(WORK TO COMPLETE) Go through the listing beneath and show each line containing the string "cookies".

(RECORDS TO PROCESS)
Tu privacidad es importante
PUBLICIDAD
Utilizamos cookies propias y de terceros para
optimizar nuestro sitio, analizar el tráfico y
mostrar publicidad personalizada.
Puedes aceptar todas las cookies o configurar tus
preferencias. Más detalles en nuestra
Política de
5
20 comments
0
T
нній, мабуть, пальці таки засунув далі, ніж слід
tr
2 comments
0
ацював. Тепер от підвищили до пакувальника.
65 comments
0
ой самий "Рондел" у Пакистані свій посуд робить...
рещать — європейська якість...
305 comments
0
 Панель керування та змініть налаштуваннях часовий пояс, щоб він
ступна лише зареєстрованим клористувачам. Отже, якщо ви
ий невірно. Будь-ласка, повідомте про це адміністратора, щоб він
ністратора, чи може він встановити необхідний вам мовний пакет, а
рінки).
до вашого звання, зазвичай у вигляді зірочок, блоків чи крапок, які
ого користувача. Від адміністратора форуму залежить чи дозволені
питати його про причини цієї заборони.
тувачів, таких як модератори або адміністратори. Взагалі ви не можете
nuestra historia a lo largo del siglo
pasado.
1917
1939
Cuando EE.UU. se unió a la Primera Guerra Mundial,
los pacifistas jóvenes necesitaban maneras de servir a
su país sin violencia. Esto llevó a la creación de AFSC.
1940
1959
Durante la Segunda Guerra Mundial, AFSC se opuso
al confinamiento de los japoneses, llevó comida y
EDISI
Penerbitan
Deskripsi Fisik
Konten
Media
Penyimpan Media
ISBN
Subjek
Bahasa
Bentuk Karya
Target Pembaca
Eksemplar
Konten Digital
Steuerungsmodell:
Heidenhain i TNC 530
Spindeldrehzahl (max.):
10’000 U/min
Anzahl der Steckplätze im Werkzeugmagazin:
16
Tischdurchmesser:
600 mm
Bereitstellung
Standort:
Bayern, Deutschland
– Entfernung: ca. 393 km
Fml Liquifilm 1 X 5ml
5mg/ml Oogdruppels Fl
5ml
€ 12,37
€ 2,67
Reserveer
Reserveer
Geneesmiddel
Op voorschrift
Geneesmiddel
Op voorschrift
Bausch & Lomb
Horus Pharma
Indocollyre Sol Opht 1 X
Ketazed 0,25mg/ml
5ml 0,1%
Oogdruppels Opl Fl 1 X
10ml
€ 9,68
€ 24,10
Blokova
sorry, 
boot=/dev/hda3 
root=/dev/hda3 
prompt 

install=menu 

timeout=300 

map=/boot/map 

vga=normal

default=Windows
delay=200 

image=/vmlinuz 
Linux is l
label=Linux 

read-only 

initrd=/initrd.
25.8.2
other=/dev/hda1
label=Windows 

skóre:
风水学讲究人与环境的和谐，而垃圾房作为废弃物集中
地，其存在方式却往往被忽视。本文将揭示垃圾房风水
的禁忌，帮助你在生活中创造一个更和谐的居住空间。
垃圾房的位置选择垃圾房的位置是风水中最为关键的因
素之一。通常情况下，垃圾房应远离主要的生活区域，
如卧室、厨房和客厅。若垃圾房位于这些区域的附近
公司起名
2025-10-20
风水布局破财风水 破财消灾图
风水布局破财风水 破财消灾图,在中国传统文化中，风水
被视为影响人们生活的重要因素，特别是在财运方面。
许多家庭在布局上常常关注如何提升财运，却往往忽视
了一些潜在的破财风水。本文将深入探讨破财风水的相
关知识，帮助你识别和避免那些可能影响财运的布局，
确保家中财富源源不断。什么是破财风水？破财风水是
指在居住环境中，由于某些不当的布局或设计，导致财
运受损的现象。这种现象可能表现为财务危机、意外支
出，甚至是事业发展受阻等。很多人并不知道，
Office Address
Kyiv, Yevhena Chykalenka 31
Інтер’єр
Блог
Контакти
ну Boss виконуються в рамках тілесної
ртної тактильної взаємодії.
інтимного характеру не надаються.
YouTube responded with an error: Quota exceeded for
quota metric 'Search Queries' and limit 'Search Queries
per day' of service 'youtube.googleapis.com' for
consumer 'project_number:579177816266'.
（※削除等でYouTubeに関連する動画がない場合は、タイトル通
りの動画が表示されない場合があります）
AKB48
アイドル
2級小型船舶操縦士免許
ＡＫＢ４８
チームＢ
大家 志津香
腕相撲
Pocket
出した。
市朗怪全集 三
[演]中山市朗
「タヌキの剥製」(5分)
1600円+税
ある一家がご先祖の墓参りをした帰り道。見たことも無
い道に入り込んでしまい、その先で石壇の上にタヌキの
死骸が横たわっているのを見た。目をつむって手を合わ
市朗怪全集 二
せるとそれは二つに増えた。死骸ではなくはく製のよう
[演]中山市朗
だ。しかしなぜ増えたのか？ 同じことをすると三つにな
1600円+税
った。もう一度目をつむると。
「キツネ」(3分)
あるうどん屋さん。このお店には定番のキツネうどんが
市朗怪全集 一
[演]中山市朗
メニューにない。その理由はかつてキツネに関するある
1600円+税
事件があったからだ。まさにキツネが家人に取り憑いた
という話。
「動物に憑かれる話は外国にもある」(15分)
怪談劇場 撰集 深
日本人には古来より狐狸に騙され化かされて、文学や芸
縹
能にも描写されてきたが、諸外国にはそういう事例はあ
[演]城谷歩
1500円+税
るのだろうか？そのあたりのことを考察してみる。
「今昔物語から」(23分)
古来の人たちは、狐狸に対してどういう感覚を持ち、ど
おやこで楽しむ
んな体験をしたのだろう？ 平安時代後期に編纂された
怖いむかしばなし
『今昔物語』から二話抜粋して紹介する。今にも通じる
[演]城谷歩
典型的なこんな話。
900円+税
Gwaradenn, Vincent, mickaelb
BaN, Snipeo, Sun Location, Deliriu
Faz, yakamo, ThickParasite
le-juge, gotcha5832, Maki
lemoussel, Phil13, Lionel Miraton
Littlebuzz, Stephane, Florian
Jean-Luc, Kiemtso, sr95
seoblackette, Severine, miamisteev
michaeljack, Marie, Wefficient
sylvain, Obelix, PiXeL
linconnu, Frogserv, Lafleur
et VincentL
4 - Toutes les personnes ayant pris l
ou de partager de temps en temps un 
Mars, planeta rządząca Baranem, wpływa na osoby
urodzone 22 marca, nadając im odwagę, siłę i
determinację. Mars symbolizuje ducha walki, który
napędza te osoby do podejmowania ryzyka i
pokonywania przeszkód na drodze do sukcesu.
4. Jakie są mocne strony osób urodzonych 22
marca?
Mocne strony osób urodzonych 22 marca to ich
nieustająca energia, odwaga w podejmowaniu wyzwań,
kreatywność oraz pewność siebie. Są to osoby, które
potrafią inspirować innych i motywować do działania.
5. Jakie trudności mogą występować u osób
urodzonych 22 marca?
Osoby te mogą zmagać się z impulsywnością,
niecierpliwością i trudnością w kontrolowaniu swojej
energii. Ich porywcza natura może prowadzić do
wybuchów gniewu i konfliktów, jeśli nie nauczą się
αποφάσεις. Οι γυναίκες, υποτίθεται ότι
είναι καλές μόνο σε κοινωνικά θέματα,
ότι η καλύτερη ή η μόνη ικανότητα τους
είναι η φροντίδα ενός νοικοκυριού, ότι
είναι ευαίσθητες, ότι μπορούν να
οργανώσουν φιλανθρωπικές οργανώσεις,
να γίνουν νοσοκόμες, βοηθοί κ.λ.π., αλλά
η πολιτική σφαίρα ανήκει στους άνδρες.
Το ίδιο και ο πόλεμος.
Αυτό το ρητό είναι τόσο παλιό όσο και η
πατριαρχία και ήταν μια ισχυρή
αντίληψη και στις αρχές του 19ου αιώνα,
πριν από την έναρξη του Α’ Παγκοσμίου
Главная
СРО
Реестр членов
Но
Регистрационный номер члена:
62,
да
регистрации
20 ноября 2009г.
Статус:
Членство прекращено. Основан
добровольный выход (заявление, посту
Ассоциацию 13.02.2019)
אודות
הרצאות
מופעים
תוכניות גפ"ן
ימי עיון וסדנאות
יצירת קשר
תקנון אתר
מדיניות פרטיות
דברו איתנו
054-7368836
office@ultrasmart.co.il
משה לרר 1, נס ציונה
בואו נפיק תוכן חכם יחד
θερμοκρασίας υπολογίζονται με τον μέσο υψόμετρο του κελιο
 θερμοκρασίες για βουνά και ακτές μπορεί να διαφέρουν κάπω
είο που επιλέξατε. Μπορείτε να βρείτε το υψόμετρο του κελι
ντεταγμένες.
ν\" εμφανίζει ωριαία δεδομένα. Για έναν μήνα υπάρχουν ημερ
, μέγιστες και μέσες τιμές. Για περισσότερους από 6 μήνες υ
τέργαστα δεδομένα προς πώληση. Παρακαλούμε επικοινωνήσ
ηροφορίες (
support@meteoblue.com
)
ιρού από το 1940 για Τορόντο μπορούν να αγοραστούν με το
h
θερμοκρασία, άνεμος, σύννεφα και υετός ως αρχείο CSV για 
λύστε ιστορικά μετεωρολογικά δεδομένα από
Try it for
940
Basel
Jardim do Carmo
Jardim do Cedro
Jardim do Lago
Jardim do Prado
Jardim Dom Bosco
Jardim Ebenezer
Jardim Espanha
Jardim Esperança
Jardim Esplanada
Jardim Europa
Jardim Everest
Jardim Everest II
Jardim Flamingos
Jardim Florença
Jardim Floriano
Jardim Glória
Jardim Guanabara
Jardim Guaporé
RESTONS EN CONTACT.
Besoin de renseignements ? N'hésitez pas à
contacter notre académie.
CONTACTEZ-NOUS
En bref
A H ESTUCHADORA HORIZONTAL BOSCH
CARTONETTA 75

(PROBLEM SOLUTION)
Utilizamos cookies propias y de terceros para
Puedes aceptar todas las cookies o configurar tus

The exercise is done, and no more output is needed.